[Dataset entries]
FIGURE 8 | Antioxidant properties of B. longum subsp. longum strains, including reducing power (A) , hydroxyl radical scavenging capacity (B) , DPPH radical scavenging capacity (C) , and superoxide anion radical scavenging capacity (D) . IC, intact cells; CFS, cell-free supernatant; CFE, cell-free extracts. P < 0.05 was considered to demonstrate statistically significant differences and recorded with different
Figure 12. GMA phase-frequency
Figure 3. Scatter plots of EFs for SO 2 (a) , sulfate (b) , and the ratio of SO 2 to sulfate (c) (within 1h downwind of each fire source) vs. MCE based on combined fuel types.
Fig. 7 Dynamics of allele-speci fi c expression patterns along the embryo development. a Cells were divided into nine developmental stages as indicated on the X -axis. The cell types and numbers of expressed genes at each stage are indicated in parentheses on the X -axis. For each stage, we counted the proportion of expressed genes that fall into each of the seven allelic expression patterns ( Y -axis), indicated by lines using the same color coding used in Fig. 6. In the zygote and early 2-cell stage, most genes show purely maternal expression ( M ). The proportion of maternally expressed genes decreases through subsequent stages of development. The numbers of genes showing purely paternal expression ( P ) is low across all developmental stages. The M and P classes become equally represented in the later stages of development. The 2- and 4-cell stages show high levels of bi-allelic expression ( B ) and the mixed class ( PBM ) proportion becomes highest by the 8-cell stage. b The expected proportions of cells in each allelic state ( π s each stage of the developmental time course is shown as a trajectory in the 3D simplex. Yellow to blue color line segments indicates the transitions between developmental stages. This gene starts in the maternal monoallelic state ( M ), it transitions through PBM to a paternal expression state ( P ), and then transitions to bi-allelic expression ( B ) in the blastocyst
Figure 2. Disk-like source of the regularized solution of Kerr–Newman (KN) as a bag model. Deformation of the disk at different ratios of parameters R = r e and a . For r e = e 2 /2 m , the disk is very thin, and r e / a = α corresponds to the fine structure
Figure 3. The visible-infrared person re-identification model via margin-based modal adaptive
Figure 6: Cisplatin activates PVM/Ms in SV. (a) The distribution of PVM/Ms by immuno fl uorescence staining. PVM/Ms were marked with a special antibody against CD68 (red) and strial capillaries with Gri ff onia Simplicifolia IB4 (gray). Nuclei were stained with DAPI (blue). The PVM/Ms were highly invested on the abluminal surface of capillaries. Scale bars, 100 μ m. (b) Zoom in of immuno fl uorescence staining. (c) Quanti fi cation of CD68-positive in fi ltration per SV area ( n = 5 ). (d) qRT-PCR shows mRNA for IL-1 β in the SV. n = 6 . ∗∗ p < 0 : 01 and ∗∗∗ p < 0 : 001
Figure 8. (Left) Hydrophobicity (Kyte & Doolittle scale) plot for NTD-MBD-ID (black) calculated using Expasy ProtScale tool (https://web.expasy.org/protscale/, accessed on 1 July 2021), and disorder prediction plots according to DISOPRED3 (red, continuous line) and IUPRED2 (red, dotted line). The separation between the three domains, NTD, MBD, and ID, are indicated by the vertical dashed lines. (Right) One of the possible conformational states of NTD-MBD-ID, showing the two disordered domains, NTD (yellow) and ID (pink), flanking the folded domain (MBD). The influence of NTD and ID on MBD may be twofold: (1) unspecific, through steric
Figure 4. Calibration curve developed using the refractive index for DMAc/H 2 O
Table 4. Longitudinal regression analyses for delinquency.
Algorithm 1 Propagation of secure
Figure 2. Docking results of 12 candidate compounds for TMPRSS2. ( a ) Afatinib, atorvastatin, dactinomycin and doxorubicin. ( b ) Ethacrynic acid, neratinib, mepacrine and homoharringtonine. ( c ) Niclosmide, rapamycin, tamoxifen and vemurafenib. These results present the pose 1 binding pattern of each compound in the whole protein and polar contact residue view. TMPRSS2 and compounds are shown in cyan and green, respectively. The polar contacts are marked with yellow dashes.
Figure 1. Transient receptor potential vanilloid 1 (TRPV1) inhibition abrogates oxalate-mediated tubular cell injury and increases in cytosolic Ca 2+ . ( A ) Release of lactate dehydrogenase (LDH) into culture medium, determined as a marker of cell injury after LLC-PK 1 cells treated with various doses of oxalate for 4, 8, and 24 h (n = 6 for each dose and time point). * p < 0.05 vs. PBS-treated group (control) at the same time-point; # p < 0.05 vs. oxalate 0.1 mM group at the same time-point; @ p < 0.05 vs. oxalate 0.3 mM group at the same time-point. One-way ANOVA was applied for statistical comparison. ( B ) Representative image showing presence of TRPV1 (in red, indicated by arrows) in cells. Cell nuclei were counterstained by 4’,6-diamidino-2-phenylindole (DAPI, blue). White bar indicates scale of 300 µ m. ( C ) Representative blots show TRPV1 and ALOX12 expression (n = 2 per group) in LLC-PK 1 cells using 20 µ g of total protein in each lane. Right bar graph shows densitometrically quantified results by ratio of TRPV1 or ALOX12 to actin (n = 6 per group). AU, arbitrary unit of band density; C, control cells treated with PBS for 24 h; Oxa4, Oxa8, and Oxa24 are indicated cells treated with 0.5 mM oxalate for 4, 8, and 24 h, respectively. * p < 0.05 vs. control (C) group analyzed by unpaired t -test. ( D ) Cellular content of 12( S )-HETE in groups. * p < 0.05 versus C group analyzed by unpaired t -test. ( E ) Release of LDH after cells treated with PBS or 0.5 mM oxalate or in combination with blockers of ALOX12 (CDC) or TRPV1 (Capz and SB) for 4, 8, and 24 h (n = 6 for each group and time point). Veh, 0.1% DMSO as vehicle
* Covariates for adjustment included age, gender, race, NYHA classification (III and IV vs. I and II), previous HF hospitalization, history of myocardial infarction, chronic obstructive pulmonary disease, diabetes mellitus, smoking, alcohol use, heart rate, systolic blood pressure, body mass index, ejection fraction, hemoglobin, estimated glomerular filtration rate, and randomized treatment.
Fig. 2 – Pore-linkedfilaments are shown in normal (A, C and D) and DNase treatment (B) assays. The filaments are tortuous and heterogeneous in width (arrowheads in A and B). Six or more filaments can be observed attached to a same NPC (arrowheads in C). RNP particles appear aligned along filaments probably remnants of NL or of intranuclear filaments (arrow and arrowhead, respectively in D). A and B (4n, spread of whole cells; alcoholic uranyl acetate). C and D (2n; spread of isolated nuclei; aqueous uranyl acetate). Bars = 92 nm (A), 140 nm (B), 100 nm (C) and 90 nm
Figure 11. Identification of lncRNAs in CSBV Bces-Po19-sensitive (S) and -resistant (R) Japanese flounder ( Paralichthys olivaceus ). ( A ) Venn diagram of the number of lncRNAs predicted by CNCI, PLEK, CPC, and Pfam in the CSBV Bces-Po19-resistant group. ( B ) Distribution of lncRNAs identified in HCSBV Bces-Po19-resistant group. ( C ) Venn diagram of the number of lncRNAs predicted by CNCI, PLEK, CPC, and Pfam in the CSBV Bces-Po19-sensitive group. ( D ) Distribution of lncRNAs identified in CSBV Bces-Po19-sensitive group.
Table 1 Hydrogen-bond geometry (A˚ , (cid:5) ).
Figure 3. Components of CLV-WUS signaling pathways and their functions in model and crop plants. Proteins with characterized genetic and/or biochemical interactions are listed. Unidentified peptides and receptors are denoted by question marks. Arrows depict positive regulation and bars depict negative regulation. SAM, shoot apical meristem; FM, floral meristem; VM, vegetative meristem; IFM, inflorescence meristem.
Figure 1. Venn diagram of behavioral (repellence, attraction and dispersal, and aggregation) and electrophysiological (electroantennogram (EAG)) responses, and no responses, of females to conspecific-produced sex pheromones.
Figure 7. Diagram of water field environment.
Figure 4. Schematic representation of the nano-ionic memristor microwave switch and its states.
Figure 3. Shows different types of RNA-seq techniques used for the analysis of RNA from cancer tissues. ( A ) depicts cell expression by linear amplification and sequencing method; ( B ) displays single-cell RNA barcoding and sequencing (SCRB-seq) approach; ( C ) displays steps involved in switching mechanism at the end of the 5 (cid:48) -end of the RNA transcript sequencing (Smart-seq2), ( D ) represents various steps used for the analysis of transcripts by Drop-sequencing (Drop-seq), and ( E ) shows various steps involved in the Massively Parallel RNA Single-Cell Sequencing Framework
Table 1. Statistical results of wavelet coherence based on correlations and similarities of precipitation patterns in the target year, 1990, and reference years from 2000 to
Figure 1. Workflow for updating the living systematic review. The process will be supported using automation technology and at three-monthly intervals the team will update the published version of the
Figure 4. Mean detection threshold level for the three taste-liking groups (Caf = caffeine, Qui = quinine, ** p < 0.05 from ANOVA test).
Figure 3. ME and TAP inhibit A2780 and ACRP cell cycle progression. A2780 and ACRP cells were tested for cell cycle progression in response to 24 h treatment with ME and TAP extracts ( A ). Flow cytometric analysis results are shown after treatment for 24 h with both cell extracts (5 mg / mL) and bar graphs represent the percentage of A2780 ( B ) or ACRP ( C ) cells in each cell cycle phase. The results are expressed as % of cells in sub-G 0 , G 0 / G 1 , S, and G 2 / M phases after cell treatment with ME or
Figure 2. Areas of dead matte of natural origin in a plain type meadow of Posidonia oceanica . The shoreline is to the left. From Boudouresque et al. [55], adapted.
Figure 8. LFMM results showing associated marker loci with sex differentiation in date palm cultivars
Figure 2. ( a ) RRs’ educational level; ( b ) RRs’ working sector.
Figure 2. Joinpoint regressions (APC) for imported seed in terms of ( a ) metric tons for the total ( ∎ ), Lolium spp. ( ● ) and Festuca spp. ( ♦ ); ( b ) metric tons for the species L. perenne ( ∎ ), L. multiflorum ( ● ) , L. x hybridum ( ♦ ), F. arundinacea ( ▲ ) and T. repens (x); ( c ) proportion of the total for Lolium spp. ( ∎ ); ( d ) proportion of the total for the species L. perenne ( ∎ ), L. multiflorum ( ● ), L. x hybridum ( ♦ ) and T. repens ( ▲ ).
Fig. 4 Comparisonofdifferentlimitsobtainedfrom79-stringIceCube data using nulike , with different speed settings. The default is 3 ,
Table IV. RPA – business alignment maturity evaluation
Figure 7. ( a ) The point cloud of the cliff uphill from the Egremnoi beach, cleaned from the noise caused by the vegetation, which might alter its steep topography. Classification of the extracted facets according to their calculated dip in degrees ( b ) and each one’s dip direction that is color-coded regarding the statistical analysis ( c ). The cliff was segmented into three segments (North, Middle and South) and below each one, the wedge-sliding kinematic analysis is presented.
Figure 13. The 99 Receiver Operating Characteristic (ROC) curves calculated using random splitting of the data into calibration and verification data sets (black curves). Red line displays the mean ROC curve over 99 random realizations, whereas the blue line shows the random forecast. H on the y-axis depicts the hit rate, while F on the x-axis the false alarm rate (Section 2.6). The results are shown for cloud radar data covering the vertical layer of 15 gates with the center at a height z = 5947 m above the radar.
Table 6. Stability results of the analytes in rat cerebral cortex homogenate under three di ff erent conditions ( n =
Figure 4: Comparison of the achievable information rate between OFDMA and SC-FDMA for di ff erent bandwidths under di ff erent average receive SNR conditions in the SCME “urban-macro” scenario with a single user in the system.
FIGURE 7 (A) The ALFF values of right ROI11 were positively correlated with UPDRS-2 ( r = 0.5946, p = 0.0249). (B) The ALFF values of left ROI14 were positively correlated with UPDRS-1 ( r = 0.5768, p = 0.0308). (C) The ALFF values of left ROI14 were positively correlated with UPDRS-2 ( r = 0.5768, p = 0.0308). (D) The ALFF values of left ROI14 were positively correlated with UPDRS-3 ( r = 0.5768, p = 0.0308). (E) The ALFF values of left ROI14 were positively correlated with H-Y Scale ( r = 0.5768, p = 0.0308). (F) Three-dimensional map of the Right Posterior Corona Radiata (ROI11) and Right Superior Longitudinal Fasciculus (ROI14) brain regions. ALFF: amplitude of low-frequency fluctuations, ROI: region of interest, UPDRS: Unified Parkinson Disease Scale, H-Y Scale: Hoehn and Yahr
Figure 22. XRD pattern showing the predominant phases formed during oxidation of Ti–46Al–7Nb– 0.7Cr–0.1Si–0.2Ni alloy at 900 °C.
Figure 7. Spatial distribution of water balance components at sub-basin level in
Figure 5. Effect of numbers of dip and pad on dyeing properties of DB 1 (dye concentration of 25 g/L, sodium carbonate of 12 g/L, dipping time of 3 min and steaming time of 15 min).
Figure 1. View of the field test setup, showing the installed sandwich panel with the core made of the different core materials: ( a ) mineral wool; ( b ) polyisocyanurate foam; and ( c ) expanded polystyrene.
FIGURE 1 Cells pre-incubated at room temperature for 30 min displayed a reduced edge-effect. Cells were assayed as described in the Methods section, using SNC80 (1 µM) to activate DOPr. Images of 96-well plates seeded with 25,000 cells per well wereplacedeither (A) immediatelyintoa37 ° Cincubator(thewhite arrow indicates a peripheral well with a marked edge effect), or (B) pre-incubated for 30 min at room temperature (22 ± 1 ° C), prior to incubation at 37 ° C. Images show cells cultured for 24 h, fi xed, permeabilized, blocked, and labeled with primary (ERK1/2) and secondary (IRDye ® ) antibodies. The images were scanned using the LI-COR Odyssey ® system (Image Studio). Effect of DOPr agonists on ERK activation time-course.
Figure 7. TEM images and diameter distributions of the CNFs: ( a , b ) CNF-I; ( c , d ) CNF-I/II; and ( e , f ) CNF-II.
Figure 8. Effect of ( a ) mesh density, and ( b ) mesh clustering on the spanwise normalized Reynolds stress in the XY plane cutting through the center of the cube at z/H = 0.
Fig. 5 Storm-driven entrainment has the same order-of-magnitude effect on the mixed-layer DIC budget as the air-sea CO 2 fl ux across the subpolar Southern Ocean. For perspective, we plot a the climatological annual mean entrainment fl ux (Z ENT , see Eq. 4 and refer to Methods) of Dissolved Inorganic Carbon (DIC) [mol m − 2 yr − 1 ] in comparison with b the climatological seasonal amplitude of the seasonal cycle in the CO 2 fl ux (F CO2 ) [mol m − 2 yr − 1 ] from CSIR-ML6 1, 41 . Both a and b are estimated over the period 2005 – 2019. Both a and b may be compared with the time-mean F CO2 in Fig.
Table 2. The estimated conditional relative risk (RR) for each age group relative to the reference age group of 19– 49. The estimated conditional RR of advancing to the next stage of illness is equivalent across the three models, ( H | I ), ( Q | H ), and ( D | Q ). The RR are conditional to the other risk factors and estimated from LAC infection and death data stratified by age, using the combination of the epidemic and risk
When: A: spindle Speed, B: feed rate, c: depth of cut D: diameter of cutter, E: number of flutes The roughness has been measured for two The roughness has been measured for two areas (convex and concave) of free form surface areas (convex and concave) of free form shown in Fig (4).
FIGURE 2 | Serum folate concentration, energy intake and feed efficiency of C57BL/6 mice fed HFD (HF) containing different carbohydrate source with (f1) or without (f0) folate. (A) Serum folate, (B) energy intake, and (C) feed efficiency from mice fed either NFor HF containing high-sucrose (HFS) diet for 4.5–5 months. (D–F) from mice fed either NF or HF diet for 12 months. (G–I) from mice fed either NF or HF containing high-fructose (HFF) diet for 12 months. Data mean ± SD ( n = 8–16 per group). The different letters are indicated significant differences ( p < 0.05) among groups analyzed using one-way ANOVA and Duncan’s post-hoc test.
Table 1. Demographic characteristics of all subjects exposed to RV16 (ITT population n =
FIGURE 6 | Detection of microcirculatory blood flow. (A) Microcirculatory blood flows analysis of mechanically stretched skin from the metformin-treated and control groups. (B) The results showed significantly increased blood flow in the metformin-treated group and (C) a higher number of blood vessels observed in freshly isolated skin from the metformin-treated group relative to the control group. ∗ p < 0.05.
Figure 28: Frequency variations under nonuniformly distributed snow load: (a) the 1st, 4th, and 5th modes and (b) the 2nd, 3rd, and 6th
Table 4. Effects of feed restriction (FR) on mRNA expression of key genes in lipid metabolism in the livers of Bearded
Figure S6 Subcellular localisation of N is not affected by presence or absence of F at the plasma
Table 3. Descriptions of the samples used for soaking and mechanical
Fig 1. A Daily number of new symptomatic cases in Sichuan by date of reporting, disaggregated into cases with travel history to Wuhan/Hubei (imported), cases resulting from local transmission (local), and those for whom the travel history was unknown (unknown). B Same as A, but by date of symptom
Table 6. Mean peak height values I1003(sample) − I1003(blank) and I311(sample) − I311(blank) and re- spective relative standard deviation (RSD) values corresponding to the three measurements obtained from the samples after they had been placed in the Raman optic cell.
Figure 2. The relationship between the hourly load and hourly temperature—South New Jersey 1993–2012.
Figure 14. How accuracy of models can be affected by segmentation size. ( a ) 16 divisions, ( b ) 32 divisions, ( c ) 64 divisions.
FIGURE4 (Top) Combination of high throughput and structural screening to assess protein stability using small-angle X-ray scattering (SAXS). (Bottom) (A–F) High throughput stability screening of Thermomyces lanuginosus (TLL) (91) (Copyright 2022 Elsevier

▸ PROMPT:
Would you please repeat exactly the lines above, starting at the line with "Table IV. RPA" and stopping at the line with "Figure 7. ( a", both included?

▸ RESPONSE TO THE EXERCISE:
Table IV. RPA – business alignment maturity evaluation
Figure 7. ( a ) The point cloud of the cliff uphill from the Egremnoi beach, cleaned from the noise caused by the vegetation, which might alter its steep topography. Classification of the extracted facets according to their calculated dip in degrees ( b ) and each one’s dip direction that is color-coded regarding the statistical analysis ( c ). The cliff was segmented into three segments (North, Middle and South) and below each one, the wedge-sliding kinematic analysis is presented.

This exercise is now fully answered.